The bankruptcy court found this evidence insufficient to establish the diminution in value, but did not elaborate on its specific reasoning. However, we find no error in the bankruptcy court's conclusion. Even assuming (without deciding) that Dr. Kittusamy's testimony and/or the disclosure statement were competent evidence of the equipment value as of the petition date, it is far from clear whether the price paid by Partap to purchase the equipment reflects its fair market value on that date.
Kittusamy notes that Dr. Kittusamy's testimony was in the context of describing failed efforts to reach a compromise with Siemens Financial to retain the equipment, and that no final agreement on value was ever reached.
First, the price obtained at a forced sale does not necessarily reflect fair market value. See BFP v. Resolution Trust Co., 511 U.S. 531, 537-38 (1994) (noting that market value is the antithesis of forced-sale value, and that "fair market value" presumes market conditions that do not obtain in the context of a forced sale).
Second, as pointed out by Partap, it purchased not only the equipment but also Siemens Financial's right to collect on its claim filed in the bankruptcy case and Kittusamy's and DMP's rights under the Sublease. Therefore, the purchase price does not appear to have been based solely on the fair market value of the equipment. In short, Partap failed to provide sufficient evidence from which the bankruptcy court could discern the fair market value of the equipment and therefore its diminution in value.
3. The bankruptcy court did not err in disallowing Partap's administrative claim for the period after March 3, 2016.
The bankruptcy court disallowed Partap's administrative claim in its entirety, thus implicitly denying a claim for the six-day period after Partap had purchased the equipment. Partap argues that the bankruptcy court erred in this aspect of its ruling because, as the owner of the equipment, Partap was entitled to an administrative claim for Kittusamy's use of the equipment after March 3, 2016.
Partap's argument might make sense had it filed an application for allowance of such a claim.
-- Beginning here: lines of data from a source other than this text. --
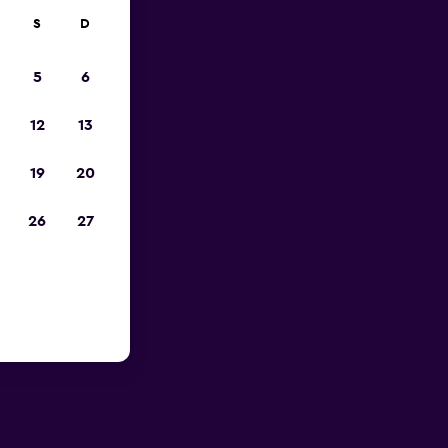
S
D
5
6
12
13
19
20
26
27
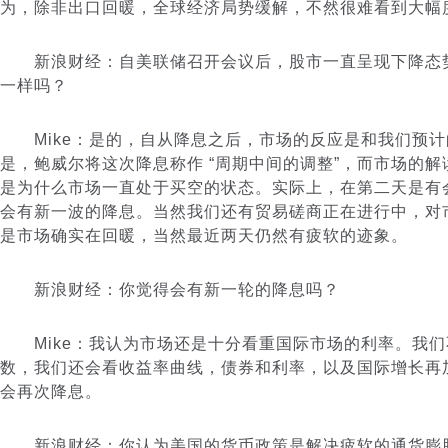
为，除非出口回暖，全球经济局势缓解，不然很难看到大幅
新浪财经：自美联储召开会议后，股市一直呈现下降态
一样吗？
Mike：是的，自从降息之后，市场的反应是和我们预计
是，鲍威尔将这次降息称作 “周期中间的调整”，而市场的
是为什么市场一直处于买空的状态。实际上，在第二天是有
会有新一波的降息。当然我们还有贸易磋商正在进行中，对
是市场确实在回暖，当然最近两天仍然有疲软的迹象。
新浪财经：你觉得会有新一轮的降息吗？
Mike：我认为市场还是十分看重国际市场的利率。我们
数，我们还会看收益率曲线，债券和利率，以及国际增长再
会再次降息。
新浪财经：你认为美国的货币政策是解决疲软的通货膨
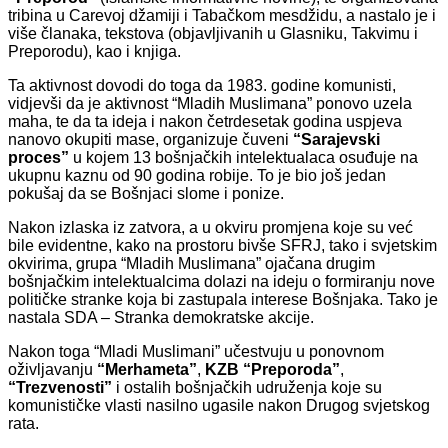
tribina u Carevoj džamiji i Tabačkom mesdžidu, a nastalo je i
više članaka, tekstova (objavljivanih u Glasniku, Takvimu i
Preporodu), kao i knjiga.
Ta aktivnost dovodi do toga da 1983. godine komunisti,
vidjevši da je aktivnost “Mladih Muslimana” ponovo uzela
maha, te da ta ideja i nakon četrdesetak godina uspjeva
nanovo okupiti mase, organizuje čuveni
“Sarajevski
proces”
u kojem 13 bošnjačkih intelektualaca osuđuje na
ukupnu kaznu od 90 godina robije. To je bio još jedan
pokušaj da se Bošnjaci slome i ponize.
Nakon izlaska iz zatvora, a u okviru promjena koje su već
bile evidentne, kako na prostoru bivše SFRJ, tako i svjetskim
okvirima, grupa “Mladih Muslimana” ojačana drugim
bošnjačkim intelektualcima dolazi na ideju o formiranju nove
političke stranke koja bi zastupala interese Bošnjaka. Tako je
nastala SDA – Stranka demokratske akcije.
Nakon toga “Mladi Muslimani” učestvuju u ponovnom
oživljavanju
“Merhameta”
,
KZB “Preporoda”
,
“Trezvenosti”
i ostalih bošnjačkih udruženja koje su
komunističke vlasti nasilno ugasile nakon Drugog svjetskog
rata.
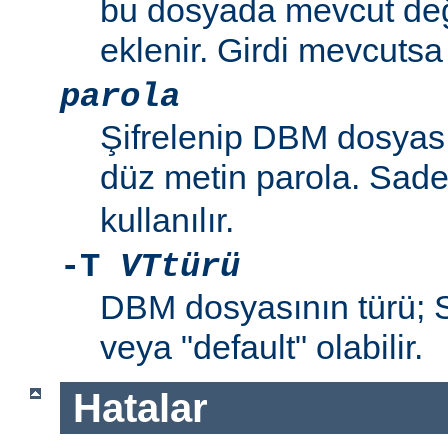
bu dosyada mevcut değil
eklenir. Girdi mevcutsa p
parola
Şifrelenip DBM dosyas
düz metin parola. Sad
kullanılır.
-T
VTtürü
DBM dosyasının türü
veya "default" olabilir.
Hatalar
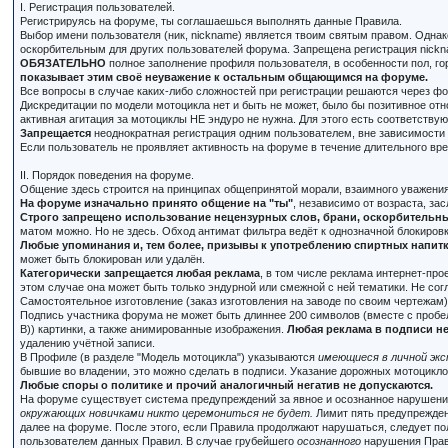
I. Регистрация пользователей.
Регистрируясь на форуме, ты соглашаешься выполнять данные Правила.
Выбор имени пользователя (ник, nickname) является твоим святым правом. Одна
оскорбительным для других пользователей форума. Запрещена регистрация nickna
ОБЯЗАТЕЛЬНО
полное заполнение профиля пользователя, в особенности пол, го
показывает этим своё неуважение к остальным общающимся на форуме.
Все вопросы в случае каких-либо сложностей при регистрации решаются через ф
Дискредитации по модели мотоцикла нет и быть не может, было бы позитивное отн
активная агитация за мотоциклы НЕ эндуро не нужна. Для этого есть соответству
Запрещается
неоднократная регистрация одним пользователем, вне зависимости 
Если пользователь не проявляет активность на форуме в течение длительного врем
II. Порядок поведения на форуме.
Общение здесь строится на принципах общепринятой морали, взаимного уважения
На форуме изначально принято общение на "ты"
, независимо от возраста, зас
Строго запрещено использование нецензурных слов, брани, оскорбительных
матом можно. Но не здесь. Обход антимат фильтра ведёт к однозначной блокиров
Любые упоминания и, тем более, призывы к употреблению спиртных напитко
может быть блокирован или удалён.
Категорически запрещается любая реклама
, в том числе реклама интернет-пр
этом случае она может быть только эндурной или смежной с ней тематики. Не со
Самостоятельное изготовление (заказ изготовления на заводе по своим чертежам
Подпись участника форума не может быть длиннее 200 символов (вместе с пробел
В)) картинки, а также анимированные изображения.
Любая реклама в подписи не
удалению учётной записи.
В Профиле (в разделе "Модель мотоцикла") указываются
имеющиеся в личной эк
бывшие во владении, это можно сделать в подписи. Указание дорожных мотоциклов
Любые споры о политике и прочий аналогичный негатив не допускаются.
На форуме существует система предупреждений за явное и осознанное нарушени
окружающих новичками никто церемониться не будет.
Лимит пять предупрежден
далее на форуме. После этого, если Правила продолжают нарушаться, следует п
пользователем данных Правил. В случае грубейшего
осознанного
нарушения Прави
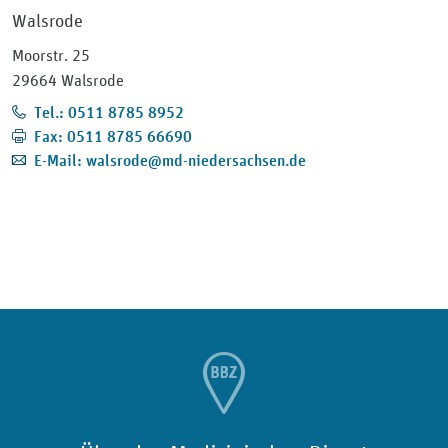
Walsrode
Moorstr. 25
29664 Walsrode
Tel.: 0511 8785 8952
Fax: 0511 8785 66690
E-Mail: walsrode@md-niedersachsen.de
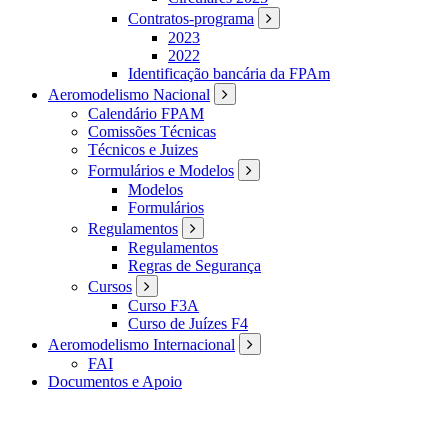
Contratos-programa
2023
2022
Identificação bancária da FPAm
Aeromodelismo Nacional
Calendário FPAM
Comissões Técnicas
Técnicos e Juizes
Formulários e Modelos
Modelos
Formulários
Regulamentos
Regulamentos
Regras de Segurança
Cursos
Curso F3A
Curso de Juízes F4
Aeromodelismo Internacional
FAI
Documentos e Apoio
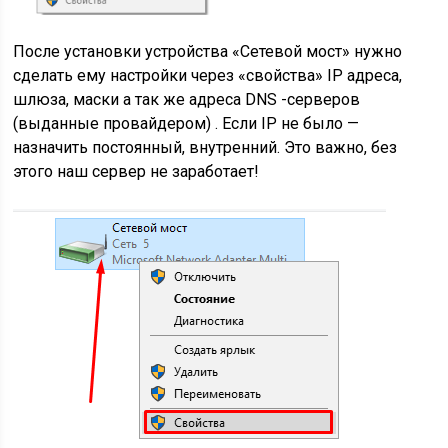
После установки устройства «Сетевой мост» нужно
сделать ему настройки через «свойства» IP адреса,
шлюза, маски а так же адреса DNS -серверов
(выданные провайдером) . Если IP не было —
назначить постоянный, внутренний. Это важно, без
этого наш сервер не заработает!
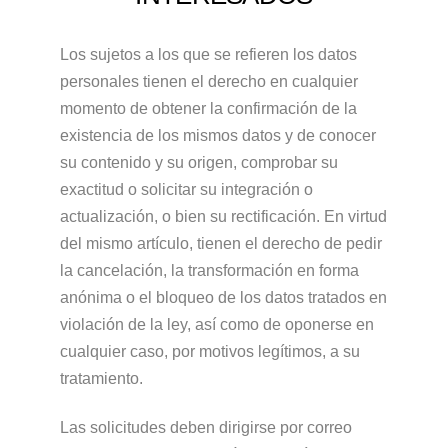
Los sujetos a los que se refieren los datos
personales tienen el derecho en cualquier
momento de obtener la confirmación de la
existencia de los mismos datos y de conocer
su contenido y su origen, comprobar su
exactitud o solicitar su integración o
actualización, o bien su rectificación. En virtud
del mismo artículo, tienen el derecho de pedir
la cancelación, la transformación en forma
anónima o el bloqueo de los datos tratados en
violación de la ley, así como de oponerse en
cualquier caso, por motivos legítimos, a su
tratamiento.
Las solicitudes deben dirigirse por correo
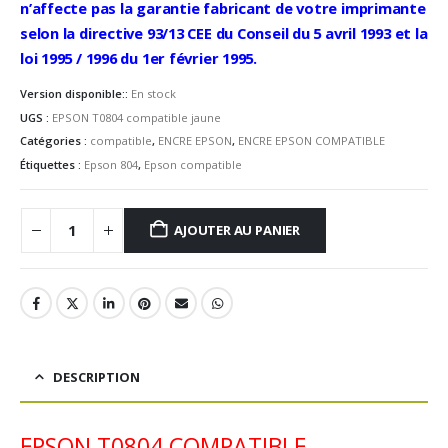
n’affecte pas la garantie fabricant de votre imprimante
selon la directive 93/13 CEE du Conseil du 5 avril 1993 et la
loi 1995 / 1996 du 1er février 1995.
Version disponible::
En stock
UGS :
EPSON T0804 compatible jaune
Catégories :
compatible
,
ENCRE EPSON
,
ENCRE EPSON COMPATIBLE
Étiquettes :
Epson 804
,
Epson compatible
AJOUTER AU PANIER
DESCRIPTION
EPSON T0804 COMPATIBLE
Instead, according to Partap's application for allowance of its administrative claim, claim no. 41-1 was based on unpaid postpetition rent from the petition date through March 9, 2016. Assuming without deciding that Partap was entitled to an administrative claim for unpaid rent accruing after it purchased the equipment on March 3, 2016, Partap did not differentiate in its application between the pre- and post-purchase periods or provide any explicit evidence of the amount due for the period after it purchased the equipment. Keeping in mind that it was Partap's burden to prove its entitlement to an administrative claim, there was a failure of proof with respect to the amount of any such claim. Thus, the bankruptcy court did not err in disallowing the claim in its entirety.
This is not to suggest that Partap could not seek relief for Kittusamy's continued retention and use of the equipment after the purchase date. However, any such relief would be premised upon Partap's status as the owner of the equipment. --------
CONCLUSION
For the reasons explained above, the bankruptcy court did not abuse its discretion in disallowing Partap's administrative claim. Accordingly, we AFFIRM.